Text segment:
The 2013 Formula Renault 3.5 Series season  was a multi-event motor racing championship for open wheel, formula racing cars held across Europe. The championship features drivers competing in 3.5 litre Formula Renault single seat race cars that conform to the technical regulations for the championship. The 2013 season was the ninth Formula Renault 3.5 Series season organized by the Renault Sport. The season began at Autodromo Nazionale Monza on 6 April and finished on 20 October at Circuit de Barcelona-Catalunya. The series formed part of the World Series by Renault meetings at seven double header events with double header event at Monza and single event at Monaco.

The championship battle was between McLaren junior programme drivers Kevin Magnussen and Stoffel Vandoorne. Magnussen clinched the championship title with a race to spare, and ultimately finished sixty points ahead of Vandoorne. Despite having less wins than in 2012, António Félix da Costa improved to the third place in the drivers' standings. Nico Müller, Marco Sørensen and Carlos Huertas were the only other winners outside the top three.

Teams and drivers

Driver changes
 Following a part-time campaign with Tech 1 Racing, Daniel Abt joined the GP2 Series with ART Grand Prix.
 Mikhail Aleshin switched from Team RFR to Tech 1 Racing.
 Jules Bianchi left Tech 1 Racing to race in Formula One with Marussia.
 Sam Bird, who finished third in 2012, left ISR to join Russian Time in the GP2 Series.
 Yann Cunha left Pons Racing to join AV Formula.
 Pietro Fantin graduated from the British Formula 3 to join Formula Renault, where he races for Arden Caterham.
 After losing his seat in DAMS, Lucas Foresti joined at Comtec Racing.
 Vittorio Ghirelli, who raced with Comtec Racing moved to Auto GP.
 Walter Grubmüller left P1 Motorsport after three consecutive seasons.
 Carlos Huertas moved from Fortec to Carlin, the team he raced for in the 2011 British Formula 3 Championship.
 Jazeman Jaafar entered the Formula Renault series with Carlin, the team he placed second with in the 2012 British Formula Three championship.
 Kevin Korjus, who contested the 2012 season with Tech 1 Racing and Lotus, moved to the GP3 Series with Koiranen GP.
 Matias Laine moved from the GP3 Series to race in Formula Renault 3.5 for P1 Motorsport.
 Kevin Magnussen joined DAMS after racing for Carlin in 2012.

Problems to solve:
1: Retype the portion of the 2013 Formula Renault 3.5 Series article that begins at the words "Vittorio Ghirelli, who" and stops after the words "for P1 Motorsport.".
2: Using the 2013 Formula Renault 3.5 Series article, decide whether each statement below agrees with it. Answer yes or no for each, and quote the deciding words.
(a) The season began at Monza on 6 April.
(b) Magnussen finished forty points ahead of Vandoorne.
(c) Mikhail Aleshin moved from Tech 1 Racing to Team RFR.
3: Answer these questions from the 2013 Formula Renault 3.5 Series article:
(a) At which circuit did the season finish?
(b) Which team did Matias Laine race for in Formula Renault 3.5?
(c) Which team did Kevin Magnussen race for in 2012?

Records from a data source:
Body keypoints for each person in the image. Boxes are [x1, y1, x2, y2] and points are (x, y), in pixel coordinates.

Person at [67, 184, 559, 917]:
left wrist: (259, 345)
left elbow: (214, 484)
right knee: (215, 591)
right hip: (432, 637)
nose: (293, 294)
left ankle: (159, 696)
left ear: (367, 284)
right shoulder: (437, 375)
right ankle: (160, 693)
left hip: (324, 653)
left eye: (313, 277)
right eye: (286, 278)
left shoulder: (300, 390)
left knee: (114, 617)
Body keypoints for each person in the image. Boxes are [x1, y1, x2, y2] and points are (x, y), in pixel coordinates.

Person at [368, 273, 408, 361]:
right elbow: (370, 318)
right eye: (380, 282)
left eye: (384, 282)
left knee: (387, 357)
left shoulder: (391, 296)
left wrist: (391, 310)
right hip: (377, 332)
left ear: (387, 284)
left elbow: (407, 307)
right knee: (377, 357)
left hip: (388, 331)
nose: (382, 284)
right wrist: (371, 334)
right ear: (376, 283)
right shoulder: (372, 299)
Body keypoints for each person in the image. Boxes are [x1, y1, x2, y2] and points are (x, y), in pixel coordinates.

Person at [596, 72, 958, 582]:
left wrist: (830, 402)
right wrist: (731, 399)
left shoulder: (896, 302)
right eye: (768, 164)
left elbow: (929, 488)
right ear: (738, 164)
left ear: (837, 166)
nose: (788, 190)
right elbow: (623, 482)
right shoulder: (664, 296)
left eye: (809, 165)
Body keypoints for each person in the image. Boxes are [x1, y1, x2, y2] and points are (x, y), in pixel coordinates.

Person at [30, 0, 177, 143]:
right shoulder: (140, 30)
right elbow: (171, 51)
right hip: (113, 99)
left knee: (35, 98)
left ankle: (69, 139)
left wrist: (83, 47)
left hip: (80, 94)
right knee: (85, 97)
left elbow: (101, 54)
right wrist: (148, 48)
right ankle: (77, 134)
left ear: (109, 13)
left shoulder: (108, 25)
...
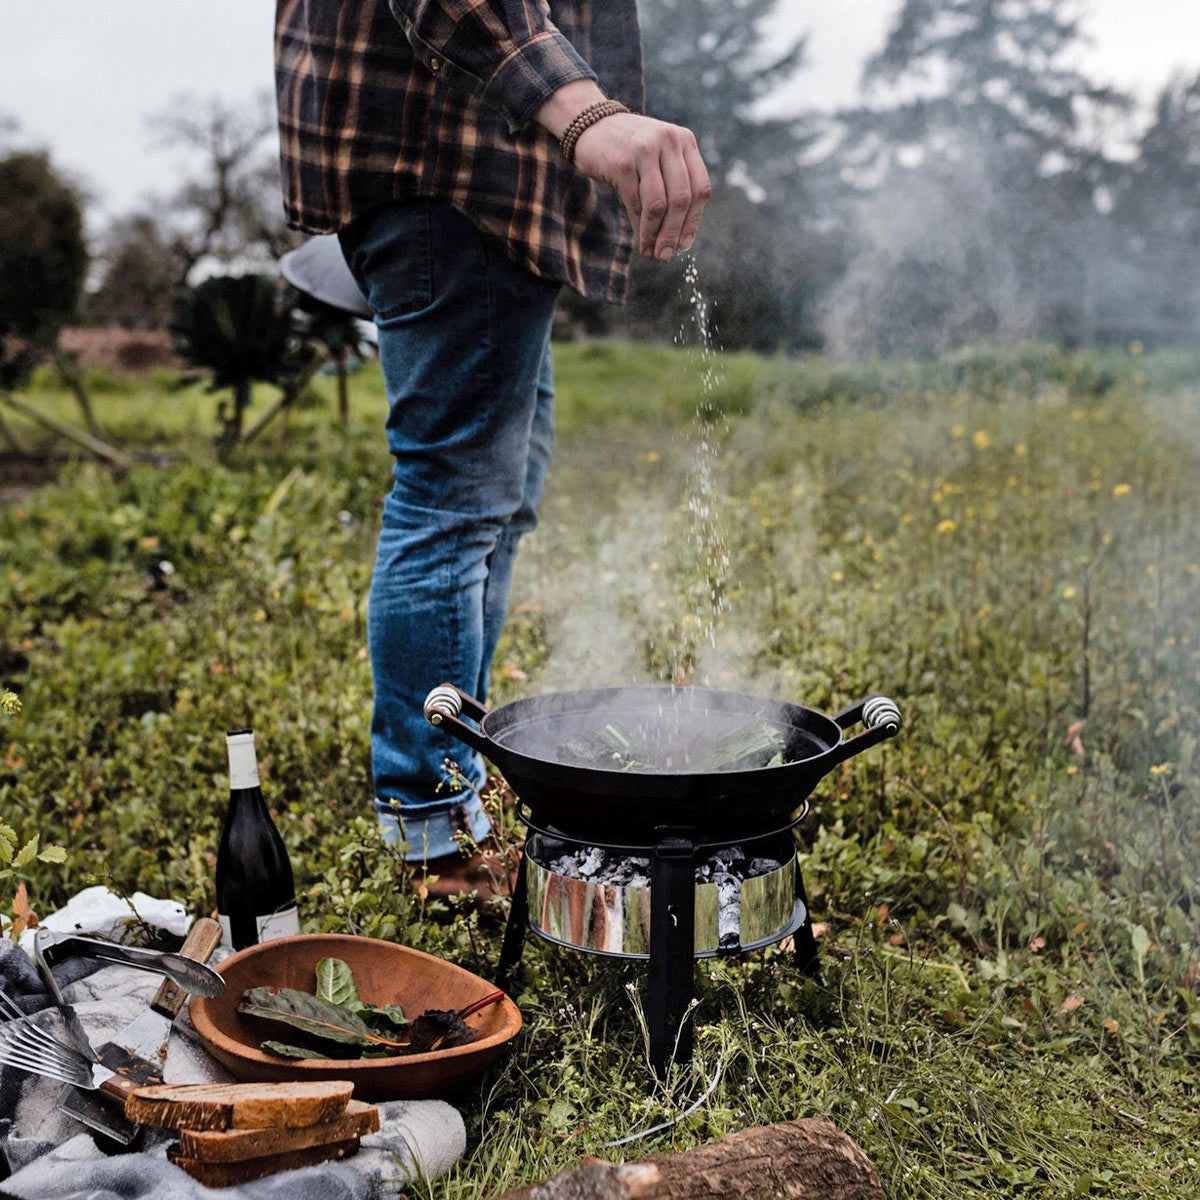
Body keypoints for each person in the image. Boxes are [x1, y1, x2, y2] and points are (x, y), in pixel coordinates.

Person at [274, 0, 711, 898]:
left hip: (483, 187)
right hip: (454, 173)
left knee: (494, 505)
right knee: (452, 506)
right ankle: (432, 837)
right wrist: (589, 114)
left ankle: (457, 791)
==
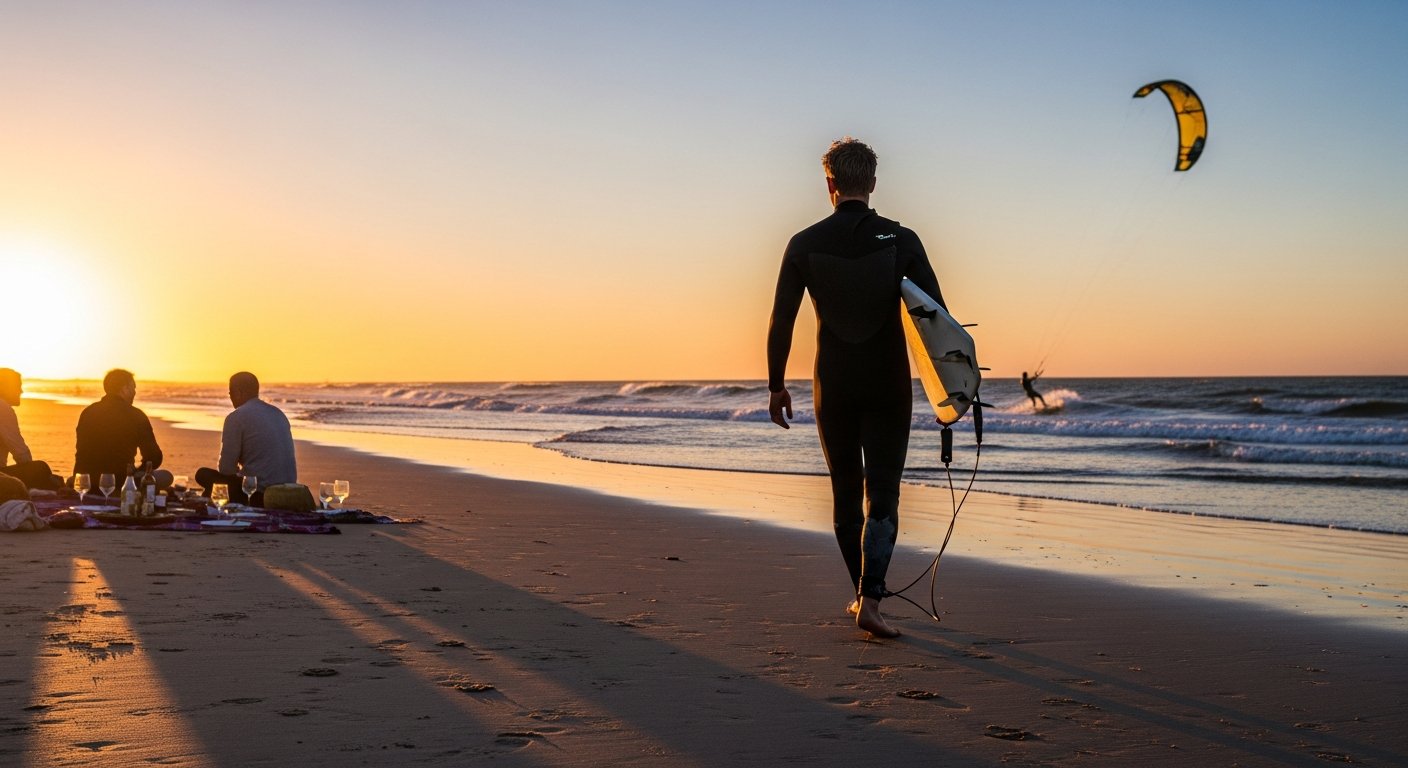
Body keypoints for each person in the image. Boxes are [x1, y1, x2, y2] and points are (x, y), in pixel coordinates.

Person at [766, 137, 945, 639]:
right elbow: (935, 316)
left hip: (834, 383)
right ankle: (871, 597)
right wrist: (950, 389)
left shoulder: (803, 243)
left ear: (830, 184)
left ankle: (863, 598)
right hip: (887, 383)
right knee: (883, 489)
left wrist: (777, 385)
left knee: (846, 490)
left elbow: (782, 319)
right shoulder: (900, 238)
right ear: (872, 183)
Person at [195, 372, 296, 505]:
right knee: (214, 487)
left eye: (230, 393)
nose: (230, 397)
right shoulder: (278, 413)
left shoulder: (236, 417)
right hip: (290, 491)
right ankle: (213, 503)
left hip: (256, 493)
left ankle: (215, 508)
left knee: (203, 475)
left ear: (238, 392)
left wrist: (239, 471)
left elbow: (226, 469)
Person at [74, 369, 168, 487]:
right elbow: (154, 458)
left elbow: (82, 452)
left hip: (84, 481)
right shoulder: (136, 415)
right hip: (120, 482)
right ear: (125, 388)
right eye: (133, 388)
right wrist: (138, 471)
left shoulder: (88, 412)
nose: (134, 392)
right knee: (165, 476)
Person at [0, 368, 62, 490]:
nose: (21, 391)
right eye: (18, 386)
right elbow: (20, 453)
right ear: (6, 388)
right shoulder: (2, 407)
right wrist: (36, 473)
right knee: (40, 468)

Solutions in order:
1:
Vittorio Ghirelli, who raced with Comtec Racing moved to Auto GP.
 Walter Grubmüller left P1 Motorsport after three consecutive seasons.
 Carlos Huertas moved from Fortec to Carlin, the team he raced for in the 2011 British Formula 3 Championship.
 Jazeman Jaafar entered the Formula Renault series with Carlin, the team he placed second with in the 2012 British Formula Three championship.
 Kevin Korjus, who contested the 2012 season with Tech 1 Racing and Lotus, moved to the GP3 Series with Koiranen GP.
 Matias Laine moved from the GP3 Series to race in Formula Renault 3.5 for P1 Motorsport.

2:
(a) Yes: "The season began at Autodromo Nazionale Monza on 6 April"
(b) No: "ultimately finished sixty points ahead of Vandoorne"
(c) No: "Mikhail Aleshin switched from Team RFR to Tech 1 Racing."

3:
(a) Circuit de Barcelona-Catalunya
(b) P1 Motorsport
(c) Carlin